Tuesday, May 26, 2009

My thoughts.

My wife and I take off for California this Thursday and wonder what we will find in the state that has made so many decisions for us while we have been gone. What will we have to do to be recognized? What do we have to do to be safe?

Our story started when we decided to get married a year before our actual date (June 13, 2009) in order to make a stand toward equality in my home state. We went back and forth about going through with a pre-marriage in the courts but decided it was absolutely necessary. We are Mrs. and Mrs. now.

After that wonderful day, we saw our marriage try to be transformed through Proposition 8. We heard Mormon leaders, Focus on the Family, and other religious leaders talk about us as if we were animals that didn’t deserve the same rights as others. They called us, in every way, separate but equal. Abomination, sinner, future pedophile, not of God…you name it, we heard it. The same church I grew up in told me I was not allowed to share the same fundamental rights because of who I loved, not who I was. We stood up to take a stand against that. My wife and I love each other and will fight for our marriage and our faith every chance we get.

Proposition 8 passed and we sighed. We knew the fight was not over, but it was a sad day. Watching tv and reading the blogs, we awaited the Supreme Court decision that was released on Tuesday, May 26, 2009, hoping that the court would not uphold discrimination. We were mistaken again. It was another disappointing day in California. Meanwhile, Iowa, the state we currently live in while I am finishing my doctoral degree, made gay marriage legal. I feel like a yo-yo.

What I don’t think people understand is what this does to those around me. Yes, I do realize that it affects me, but this also affects those families I deeply care about. I am lucky to have friends and family that care about me, but they also have to see me struggle. They have to see me cry. They have to see us go through discrimination. They also have to see all of this under the shroud of religious law. Didn’t we learn our lesson when we tried to fight for slavery and banning interracial marriage using the bible? Don’t you find picking and choosing which verses to follow a little hypocritical?

Here’s what I know is certain. If you kick us down, we will stand back up again. You can make me cry, hate me, yell at me, say terrible things to me, you can disown me, but you CAN NOT break my spirit. I will be who I am forever. No matter how many bible verses you throw at me, my spirit will not break. My God loves me and it is up to Him to decide my fate. Your politics and your “pick-and-choose” religion will not break me. Jesus loves me! Buddha loves me! God loves me! You can’t take that away from a person no matter how much you try.

What saddens me most is that you are affecting yourself. Students and young people are turning away from specific religions because of their influence and focus on the individual lives of others. Church membership, overall, is going down over time. It will continue to decline the more you isolate and define worth based on identity. The world is changing. The world is evolving. No matter how hard you try, change will occur.

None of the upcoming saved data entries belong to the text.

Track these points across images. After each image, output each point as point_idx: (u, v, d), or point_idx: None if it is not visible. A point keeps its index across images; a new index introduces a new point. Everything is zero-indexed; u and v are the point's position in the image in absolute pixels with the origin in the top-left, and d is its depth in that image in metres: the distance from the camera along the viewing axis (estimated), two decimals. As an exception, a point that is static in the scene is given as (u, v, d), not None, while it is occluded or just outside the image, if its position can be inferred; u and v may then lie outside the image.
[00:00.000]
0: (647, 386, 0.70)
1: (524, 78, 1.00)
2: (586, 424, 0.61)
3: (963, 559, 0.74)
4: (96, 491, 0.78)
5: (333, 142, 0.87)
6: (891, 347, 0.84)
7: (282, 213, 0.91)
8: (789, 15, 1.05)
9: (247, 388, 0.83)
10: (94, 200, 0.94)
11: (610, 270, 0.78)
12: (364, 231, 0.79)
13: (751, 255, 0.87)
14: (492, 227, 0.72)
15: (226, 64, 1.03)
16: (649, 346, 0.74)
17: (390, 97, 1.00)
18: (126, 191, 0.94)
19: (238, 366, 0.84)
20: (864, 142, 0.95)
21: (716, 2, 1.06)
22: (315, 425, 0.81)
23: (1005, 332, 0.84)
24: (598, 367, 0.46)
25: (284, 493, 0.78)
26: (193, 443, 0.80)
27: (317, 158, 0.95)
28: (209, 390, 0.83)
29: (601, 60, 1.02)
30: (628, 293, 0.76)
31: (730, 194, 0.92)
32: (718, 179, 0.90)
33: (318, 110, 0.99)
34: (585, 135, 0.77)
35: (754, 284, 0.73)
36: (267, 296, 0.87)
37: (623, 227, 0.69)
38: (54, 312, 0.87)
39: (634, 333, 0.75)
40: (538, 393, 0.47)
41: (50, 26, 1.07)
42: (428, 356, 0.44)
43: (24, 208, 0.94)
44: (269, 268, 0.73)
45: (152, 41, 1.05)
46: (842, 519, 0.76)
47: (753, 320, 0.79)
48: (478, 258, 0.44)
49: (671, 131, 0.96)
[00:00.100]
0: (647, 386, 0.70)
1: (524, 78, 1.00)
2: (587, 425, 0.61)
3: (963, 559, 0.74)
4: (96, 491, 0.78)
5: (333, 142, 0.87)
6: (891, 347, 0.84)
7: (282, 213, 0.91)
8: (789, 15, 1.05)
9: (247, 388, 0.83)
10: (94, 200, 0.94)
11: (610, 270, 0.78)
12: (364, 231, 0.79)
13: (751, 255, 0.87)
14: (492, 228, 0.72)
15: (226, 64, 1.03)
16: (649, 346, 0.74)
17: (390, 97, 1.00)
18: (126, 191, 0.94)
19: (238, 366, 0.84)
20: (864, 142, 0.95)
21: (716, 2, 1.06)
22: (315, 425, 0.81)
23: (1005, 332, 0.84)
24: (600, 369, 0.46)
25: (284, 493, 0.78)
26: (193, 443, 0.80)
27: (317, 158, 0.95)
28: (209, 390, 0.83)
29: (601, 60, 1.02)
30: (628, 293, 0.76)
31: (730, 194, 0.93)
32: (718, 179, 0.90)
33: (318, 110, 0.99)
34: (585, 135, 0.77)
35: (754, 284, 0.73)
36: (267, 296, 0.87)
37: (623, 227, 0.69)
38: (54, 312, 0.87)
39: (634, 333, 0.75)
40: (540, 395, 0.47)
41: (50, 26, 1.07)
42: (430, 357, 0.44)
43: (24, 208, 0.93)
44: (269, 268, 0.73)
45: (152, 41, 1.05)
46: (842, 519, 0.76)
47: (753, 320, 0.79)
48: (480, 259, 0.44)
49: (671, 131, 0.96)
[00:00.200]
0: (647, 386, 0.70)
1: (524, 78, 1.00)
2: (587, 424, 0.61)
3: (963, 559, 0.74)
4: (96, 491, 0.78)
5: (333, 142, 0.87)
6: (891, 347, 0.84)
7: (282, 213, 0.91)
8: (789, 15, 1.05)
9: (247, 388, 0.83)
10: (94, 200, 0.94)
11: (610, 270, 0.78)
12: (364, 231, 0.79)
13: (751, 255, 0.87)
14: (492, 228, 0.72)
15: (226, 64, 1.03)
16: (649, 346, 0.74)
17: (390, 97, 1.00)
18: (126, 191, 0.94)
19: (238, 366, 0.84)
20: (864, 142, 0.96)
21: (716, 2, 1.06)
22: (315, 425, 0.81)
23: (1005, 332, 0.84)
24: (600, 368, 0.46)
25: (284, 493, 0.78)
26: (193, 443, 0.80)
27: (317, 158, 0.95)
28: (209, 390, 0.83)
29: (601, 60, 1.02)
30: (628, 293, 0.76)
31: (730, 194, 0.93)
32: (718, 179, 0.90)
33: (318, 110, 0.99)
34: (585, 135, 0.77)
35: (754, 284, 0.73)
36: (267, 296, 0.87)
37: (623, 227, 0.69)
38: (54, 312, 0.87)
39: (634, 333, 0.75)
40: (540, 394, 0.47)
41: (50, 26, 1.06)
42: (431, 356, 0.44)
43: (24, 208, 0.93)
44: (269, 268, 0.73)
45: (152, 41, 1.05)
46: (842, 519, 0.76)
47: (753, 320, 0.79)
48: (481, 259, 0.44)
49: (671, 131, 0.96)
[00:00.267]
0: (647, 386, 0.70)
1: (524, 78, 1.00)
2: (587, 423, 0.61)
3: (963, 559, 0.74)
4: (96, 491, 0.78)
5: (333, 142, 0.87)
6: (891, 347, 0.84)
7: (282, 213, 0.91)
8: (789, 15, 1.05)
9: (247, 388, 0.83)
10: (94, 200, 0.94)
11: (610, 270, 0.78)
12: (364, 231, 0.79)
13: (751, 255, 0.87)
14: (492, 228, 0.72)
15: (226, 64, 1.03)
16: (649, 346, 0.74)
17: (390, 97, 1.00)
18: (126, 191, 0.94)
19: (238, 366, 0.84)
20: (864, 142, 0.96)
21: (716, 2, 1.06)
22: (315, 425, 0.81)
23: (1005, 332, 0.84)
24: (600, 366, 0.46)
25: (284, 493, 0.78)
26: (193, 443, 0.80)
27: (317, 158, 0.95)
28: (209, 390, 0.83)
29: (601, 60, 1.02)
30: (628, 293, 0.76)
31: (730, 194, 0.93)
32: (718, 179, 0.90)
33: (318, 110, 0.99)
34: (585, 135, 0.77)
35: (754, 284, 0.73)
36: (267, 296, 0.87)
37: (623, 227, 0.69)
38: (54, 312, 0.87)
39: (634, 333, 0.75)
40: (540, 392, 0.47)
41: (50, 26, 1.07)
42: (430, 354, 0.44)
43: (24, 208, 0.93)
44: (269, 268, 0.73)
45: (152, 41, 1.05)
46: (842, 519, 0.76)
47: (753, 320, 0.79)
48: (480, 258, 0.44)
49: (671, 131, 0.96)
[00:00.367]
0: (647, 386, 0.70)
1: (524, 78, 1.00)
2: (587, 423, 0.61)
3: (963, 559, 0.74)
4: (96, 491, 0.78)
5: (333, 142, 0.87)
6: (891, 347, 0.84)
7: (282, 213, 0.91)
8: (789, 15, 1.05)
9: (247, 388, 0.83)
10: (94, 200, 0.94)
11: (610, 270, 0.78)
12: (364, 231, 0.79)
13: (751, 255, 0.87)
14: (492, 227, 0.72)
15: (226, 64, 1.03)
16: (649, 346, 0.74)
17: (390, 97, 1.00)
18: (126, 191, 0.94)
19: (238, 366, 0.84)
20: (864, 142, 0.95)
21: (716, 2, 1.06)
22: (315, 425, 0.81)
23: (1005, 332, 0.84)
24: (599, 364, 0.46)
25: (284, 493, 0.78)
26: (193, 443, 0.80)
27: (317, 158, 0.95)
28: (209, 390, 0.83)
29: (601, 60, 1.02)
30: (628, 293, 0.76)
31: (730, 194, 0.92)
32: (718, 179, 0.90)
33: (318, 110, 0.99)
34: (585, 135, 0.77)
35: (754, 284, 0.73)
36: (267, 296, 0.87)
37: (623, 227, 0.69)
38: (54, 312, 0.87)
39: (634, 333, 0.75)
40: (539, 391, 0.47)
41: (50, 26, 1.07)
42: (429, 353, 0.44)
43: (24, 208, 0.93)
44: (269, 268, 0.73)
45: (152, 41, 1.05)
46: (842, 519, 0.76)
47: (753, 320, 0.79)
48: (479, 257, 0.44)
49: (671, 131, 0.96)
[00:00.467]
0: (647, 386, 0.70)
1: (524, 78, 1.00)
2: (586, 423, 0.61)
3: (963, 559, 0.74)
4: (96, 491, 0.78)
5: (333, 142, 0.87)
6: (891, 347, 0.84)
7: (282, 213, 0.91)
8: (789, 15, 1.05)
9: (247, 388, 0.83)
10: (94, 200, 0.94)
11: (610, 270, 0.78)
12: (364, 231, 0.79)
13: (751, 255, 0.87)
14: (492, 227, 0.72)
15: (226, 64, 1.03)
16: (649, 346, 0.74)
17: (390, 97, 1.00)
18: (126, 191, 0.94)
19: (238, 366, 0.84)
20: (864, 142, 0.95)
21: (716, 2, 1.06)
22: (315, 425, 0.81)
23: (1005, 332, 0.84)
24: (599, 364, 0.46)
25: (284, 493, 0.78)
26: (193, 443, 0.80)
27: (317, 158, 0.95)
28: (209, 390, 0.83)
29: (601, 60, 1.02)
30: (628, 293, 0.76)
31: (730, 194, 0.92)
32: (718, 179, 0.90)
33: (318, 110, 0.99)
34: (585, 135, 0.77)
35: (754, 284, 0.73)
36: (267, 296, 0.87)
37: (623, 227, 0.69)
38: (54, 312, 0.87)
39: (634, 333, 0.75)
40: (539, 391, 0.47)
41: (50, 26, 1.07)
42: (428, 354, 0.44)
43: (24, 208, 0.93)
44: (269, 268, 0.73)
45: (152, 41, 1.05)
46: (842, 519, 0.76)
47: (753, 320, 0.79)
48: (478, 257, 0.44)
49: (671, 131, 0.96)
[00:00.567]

Right now, you are teaching your children that some people have more worth than others. You are slowly teaching them bullying tactics and displacing them from understanding equality. You are creating people who embrace discrimination and hate. To embrace hate under the shroud of religion is terribly sad. It is hurtful to those around me and to me. Teaching hate through worth is terrible.

Where do I stand right now? I am one of 18,000 couples to be put in another box. We are married in a state that does not really want us to be married. We are in gay limbo. If I may, how low can we go? Would you wish us to lose our rights and be treated as less-than? Probably. Based on the words I hear, I already know you feel this way. It’s not because we use the word marriage either. It’s because of who we are. It’s because of who we love. It’s because we are gay. Don’t shroud homophobia in the debate on gay marriage. This is all about worth, fear and hate.

Where do I stand right now? I am in a complicated place. Am I supposed to carry around my marriage license with me so you know I am married? Will you give me a special license for my pocket with my marriage number on it? How will I prove I am one of the 18,000? How will you prove another couple is not? Are you to start a database of all of us? How will this work? I have a lot more questions than I do answers. It’s quite an interesting place to be.

What I know. It is a happy day and a sad day. Most days are. I wake up not knowing what is going to happen next, but I rely on my friends and family (who still support me and talk to me) to get my back. I am very lucky. I just wish that some days could be easier…just a bit easier. Today is not that day. How about tomorrow?